■ **EXCERPTED TEXT**
┏━━
OOM Detection & Confidence-Gated Sizing

How CI Sizer detects out-of-memory events and adapts sizing recommendations through confidence phases.

Overview

CI Sizer v0.7.0 introduces confidence-gated sizing — a system that adapts recommendation aggressiveness based on how much data is available for a given workflow/job. Combined with OOM detection, the sizer can automatically recover from memory exhaustion events by applying exponential backoff and notifying the source forge via commit status.

Confidence Phases

Every workflow/job combination progresses through three confidence phases as the sizer accumulates clean (non-OOM) samples:

PhaseConditionBehaviour
unknown0 clean samplesReturns a bootstrap default of 4Gi memory. API responds with HTTP 200 and meta.confidence_phase == "unknown".
learning1–2 clean samplesApplies 3× headroom above observed peak. Conservative to avoid OOMs while data is sparse.
┗━━
■ **QUESTIONS ON THE MATERIAL**
**A)** Rewrite the part of the CI Sizer page that begins with "CI Sizer v0.7.0" and ends with "via commit status.", swapping "commit status" for "check run".
**B)** Extend the CI Sizer documentation on confidence phases past its final line.

■ **INFORMATION SHOWN**
┏━━
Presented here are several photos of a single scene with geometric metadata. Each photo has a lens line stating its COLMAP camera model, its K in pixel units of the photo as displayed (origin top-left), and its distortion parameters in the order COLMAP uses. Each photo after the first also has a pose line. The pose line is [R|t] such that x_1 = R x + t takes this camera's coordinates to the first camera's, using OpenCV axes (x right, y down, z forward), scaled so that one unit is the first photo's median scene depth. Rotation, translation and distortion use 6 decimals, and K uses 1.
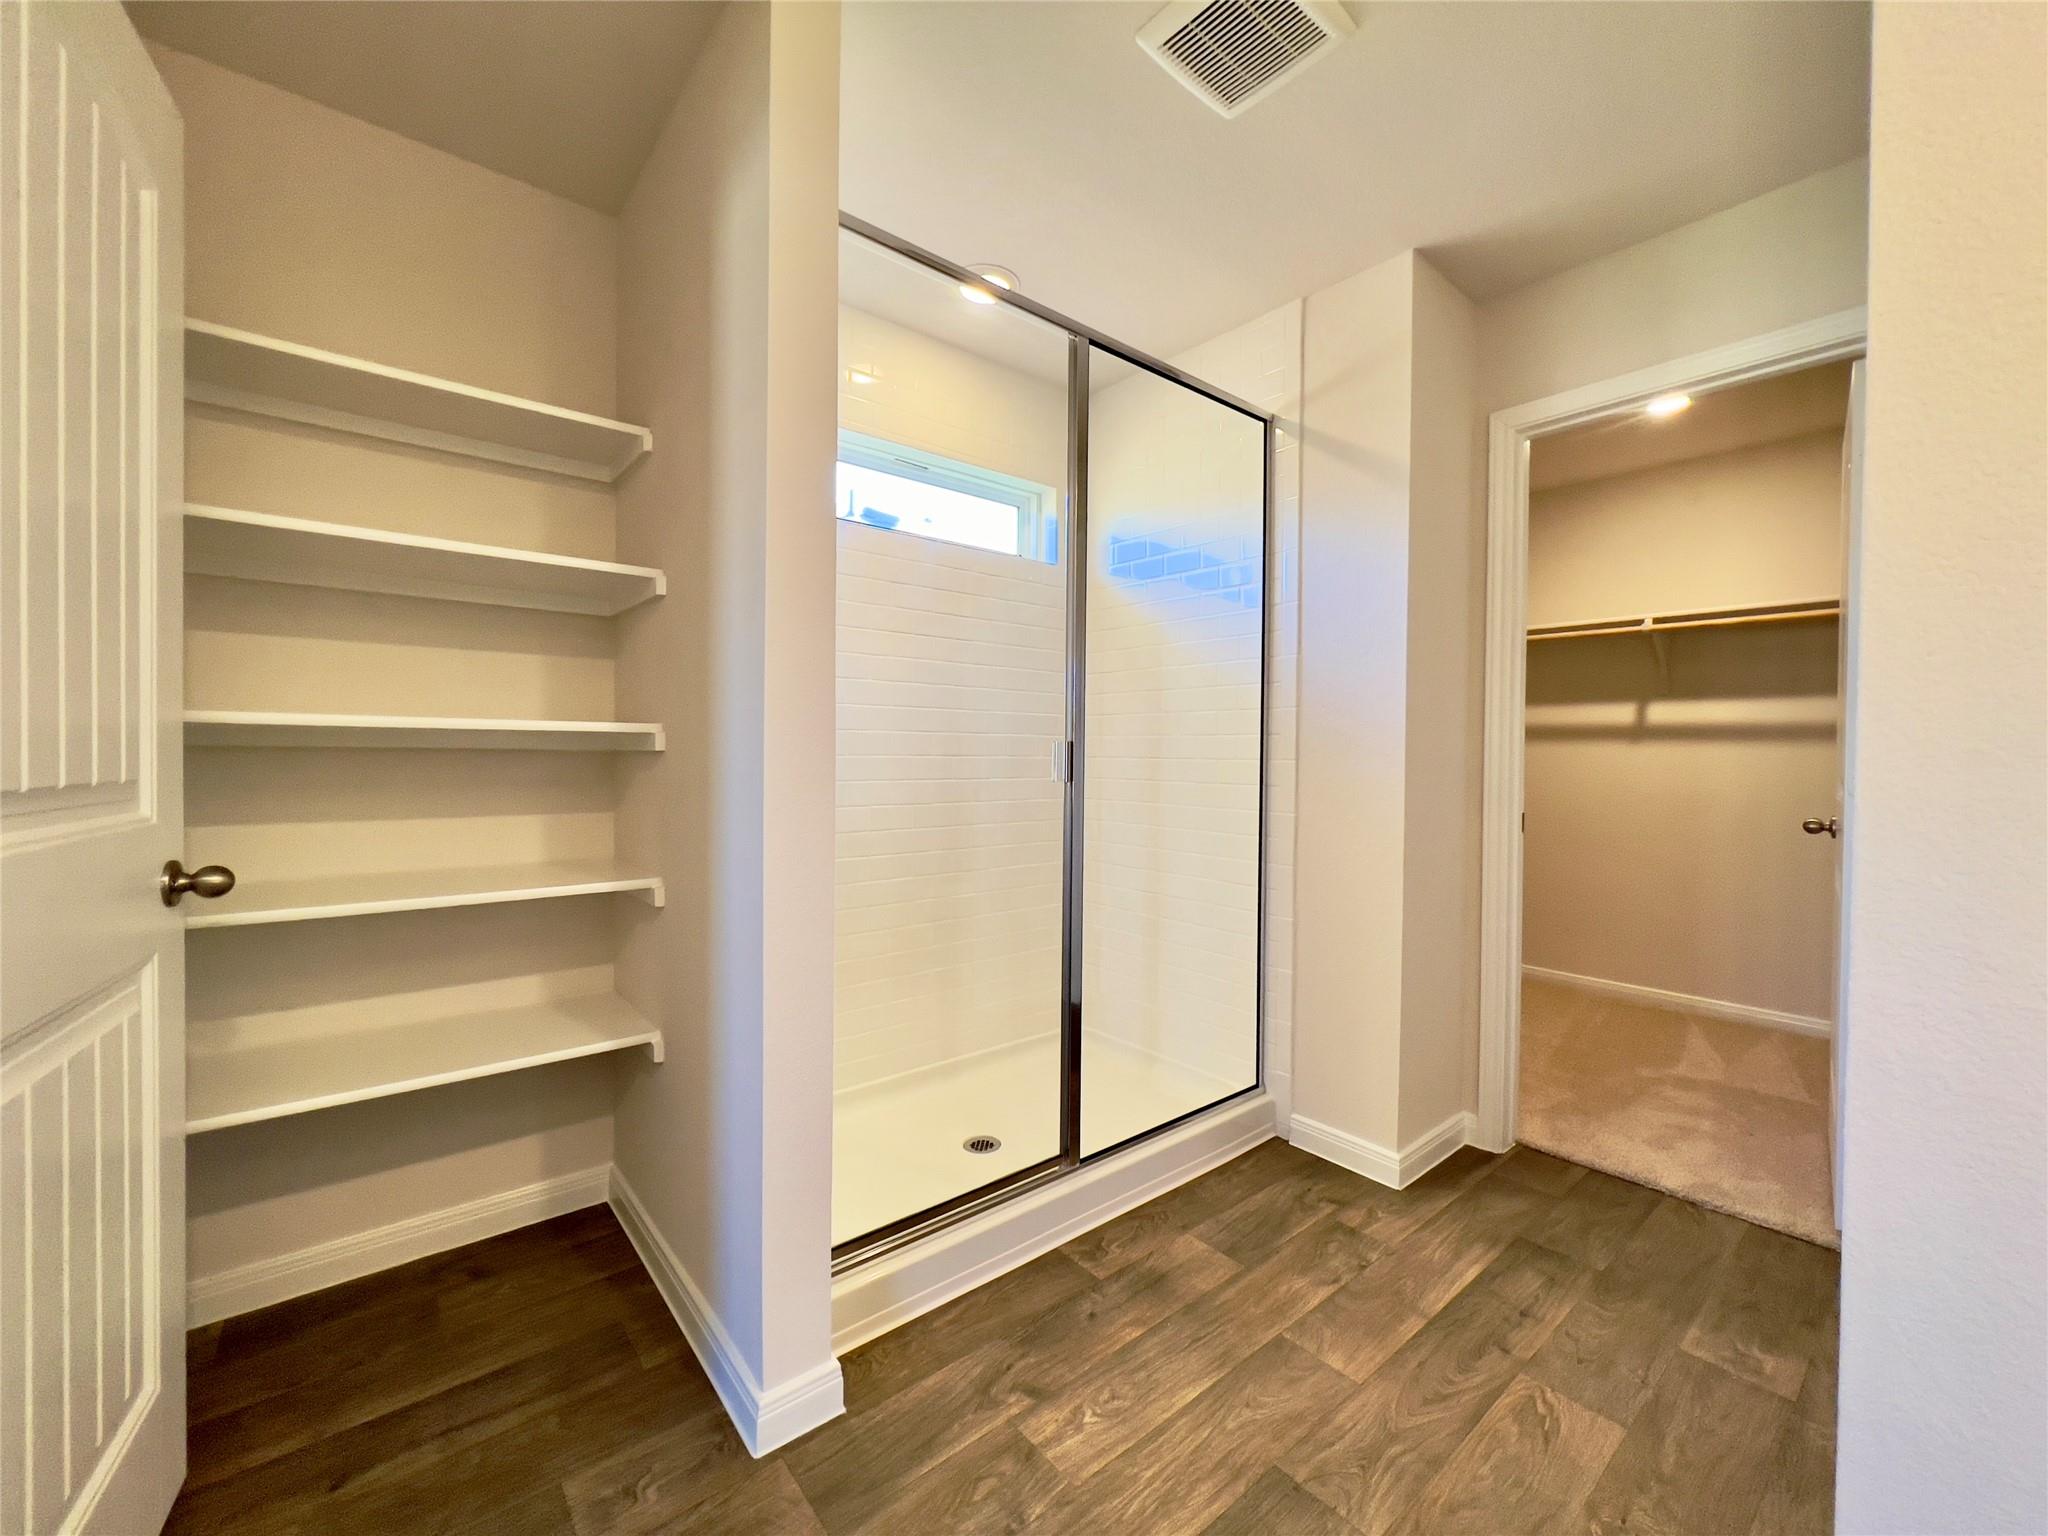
lens RADIAL K [[819.1, 0, 1027.2], [0, 819.1, 765.4], [0, 0, 1]] dist [0.009949, -0.000037]
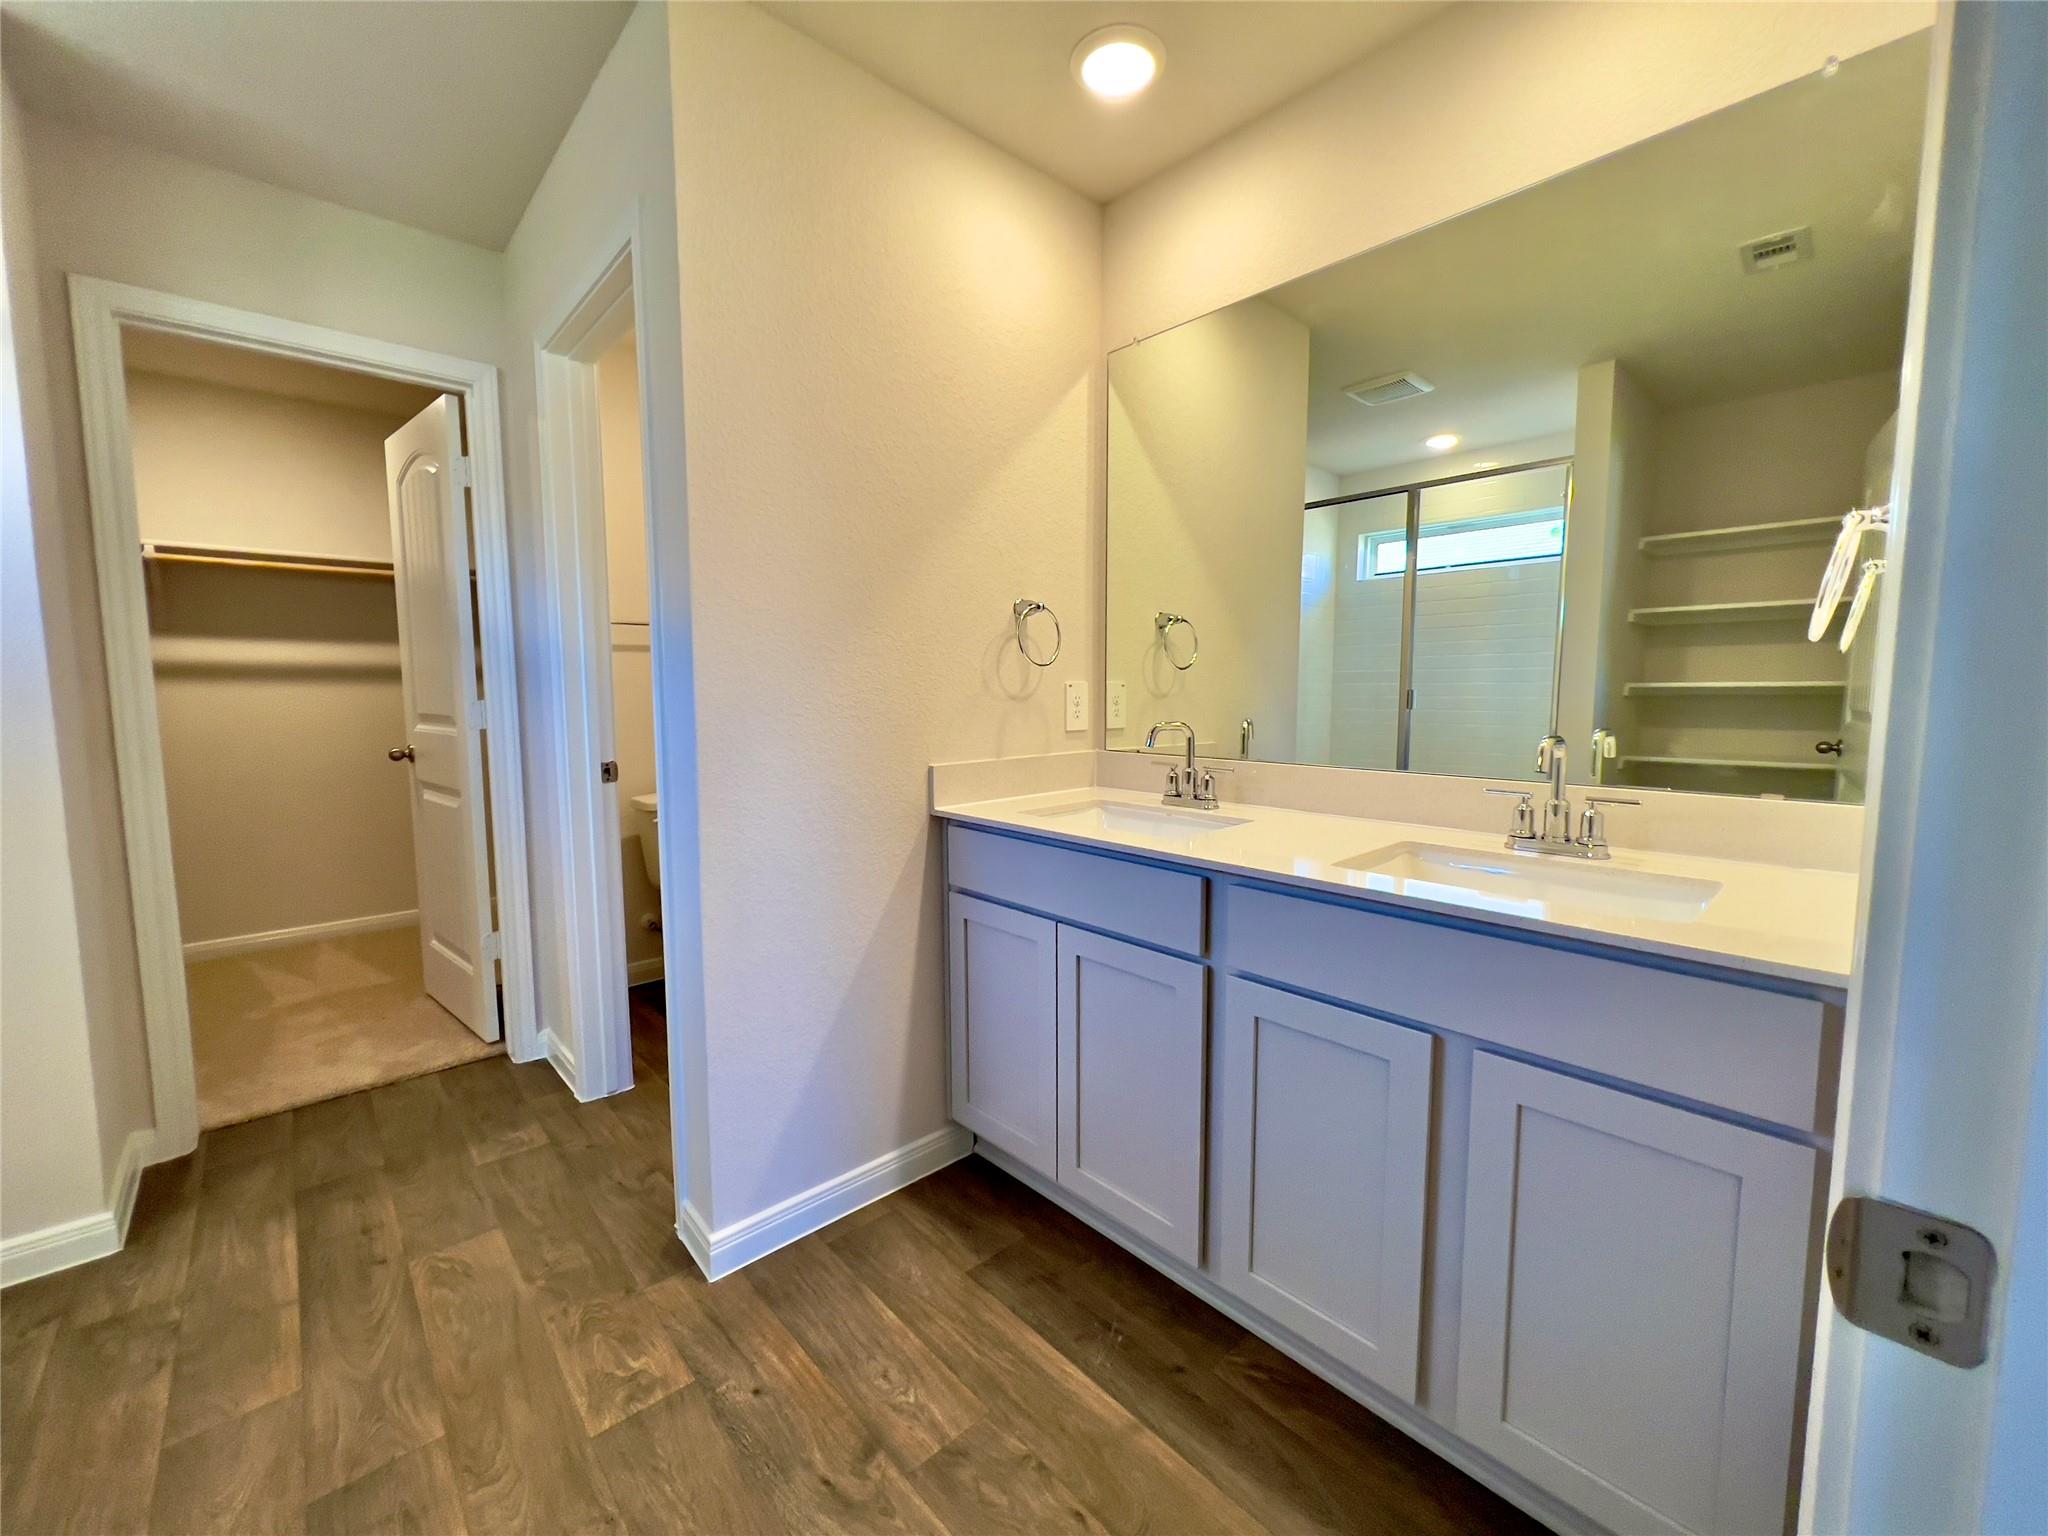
lens RADIAL K [[819.1, 0, 1005.5], [0, 819.1, 766.7], [0, 0, 1]] dist [0.009949, -0.000037]
pose [[-0.022371, -0.102464, 0.994485, -0.377278], [0.020193, 0.994485, 0.102918, -0.020901], [-0.999546, 0.022384, -0.020178, 0.169934]]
┗━━
■ **ANSWERS TO THE EXERCISE**
**A)**
CI Sizer v0.7.0 introduces confidence-gated sizing — a system that adapts recommendation aggressiveness based on how much data is available for a given workflow/job. Combined with OOM detection, the sizer can automatically recover from memory exhaustion events by applying exponential backoff and notifying the source forge via check run.

**B)**
confident≥3 clean samplesUses the tight staircase buffer (20%/10%/5%). Full algorithm precision.

OOM Detection

Cgroup v2 Detection

The collector sidecar reads the cgroup v2 memory.events file and monitors the oom_kill counter. When the counter increments during a run, the sample is marked as an OOM event.

Source: internal/cgroup/oom.go

Heuristic Detection

For environments where the oom_kill counter is not available (e.g., cgroup v1), the sizer applies a heuristic: if the observed peak memory reaches ≥95% of the configured limit, the sample is marked as OOM-suspect. OOM-suspect samples are excluded from the clean sample count used for confidence phase progression.

Exponential Backoff

When consecutive OOMs are detected for a workflow/job, the sizer applies exponential backoff to the memory limit:

new_limit = current_limit × 2^consecutiveOOMs

The backoff is capped at the node ceiling to prevent unbounded growth.

Node Ceiling

The maximum memory allocation is bounded by the node ceiling, which is determined by:

  1. Auto-detection — reads /proc/meminfo and uses 90% of total node RAM
  2. Manual override — configurable via --max-memory flag

Similarly, --max-cpu caps the maximum CPU allocation.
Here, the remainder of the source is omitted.